Publication no. C-2003-0211-06R |  VIEW ARTICLE

Identification of Disulfide Proteins in the Salt Soluble Fraction of Rice (Oryza sativa) Seed.

Hiroyuki Yano (1,2) and Shigeru Kuroda (1). (1) Department of Rice Research, National Agricultural Research Center, Inada 1-2-1 Joetsu, Niigata, Japan 943-0193. (2) Corresponding author. E-mail: <hyano@affrc.go.jp> Phone and Fax: +81-255263245. Cereal Chem. 80(2):172-174. Accepted November 18, 2002. Copyright 2003 American Association of Cereal Chemists, Inc.

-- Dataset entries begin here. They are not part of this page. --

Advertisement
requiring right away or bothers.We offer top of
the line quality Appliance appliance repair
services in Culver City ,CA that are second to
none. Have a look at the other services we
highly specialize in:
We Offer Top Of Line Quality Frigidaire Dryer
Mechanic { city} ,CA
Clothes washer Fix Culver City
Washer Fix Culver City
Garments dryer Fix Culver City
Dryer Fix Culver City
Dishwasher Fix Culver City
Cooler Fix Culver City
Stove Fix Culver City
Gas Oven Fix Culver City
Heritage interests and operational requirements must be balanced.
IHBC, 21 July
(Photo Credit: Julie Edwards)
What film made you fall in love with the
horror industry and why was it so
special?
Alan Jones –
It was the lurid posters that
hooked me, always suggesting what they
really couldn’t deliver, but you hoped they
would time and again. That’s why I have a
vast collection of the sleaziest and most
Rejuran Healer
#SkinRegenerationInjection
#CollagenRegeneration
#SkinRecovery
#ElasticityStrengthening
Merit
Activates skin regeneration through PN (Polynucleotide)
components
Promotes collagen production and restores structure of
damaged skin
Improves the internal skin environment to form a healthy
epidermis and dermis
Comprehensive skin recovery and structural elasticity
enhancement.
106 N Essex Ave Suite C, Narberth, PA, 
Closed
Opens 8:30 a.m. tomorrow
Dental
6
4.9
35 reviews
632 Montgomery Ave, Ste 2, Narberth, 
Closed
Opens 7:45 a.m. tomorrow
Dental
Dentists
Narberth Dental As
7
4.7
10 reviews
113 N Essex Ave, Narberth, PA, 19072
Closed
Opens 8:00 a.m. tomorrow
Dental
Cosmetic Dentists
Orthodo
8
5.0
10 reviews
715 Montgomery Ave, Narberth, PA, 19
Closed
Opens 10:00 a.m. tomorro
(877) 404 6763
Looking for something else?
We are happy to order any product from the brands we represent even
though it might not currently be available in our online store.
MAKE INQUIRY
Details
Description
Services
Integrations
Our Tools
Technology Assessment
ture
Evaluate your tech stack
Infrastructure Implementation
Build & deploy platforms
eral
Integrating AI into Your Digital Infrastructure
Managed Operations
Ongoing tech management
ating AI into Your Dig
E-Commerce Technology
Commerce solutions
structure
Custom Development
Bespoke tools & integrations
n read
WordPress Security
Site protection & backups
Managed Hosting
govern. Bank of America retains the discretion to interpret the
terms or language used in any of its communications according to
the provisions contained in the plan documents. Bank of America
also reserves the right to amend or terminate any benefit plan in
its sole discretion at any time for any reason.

Evidence has been accumulating to suggest that disulfide bonding is one of the key causes of allergenicity. Recently we developed the “disulfide proteome”, a technique for the comprehensive analysis of disulfide bonding of proteins. We applied this new technique to the rice seed’s salt-soluble fraction, which has long been known to be allergenic. Most proteins in the fraction, including alpha-amylase/trypsin inhibitor, alpha-globulin, and glutelin fragments, have formed intramolecular disulfide bonds. Also, unknown proteins, including one sharing similarities with known allergens, had disulfide bonds, from which we can infer possible allergenicity. This is a preliminary study to screen allergens from the basis of disulfide bonding.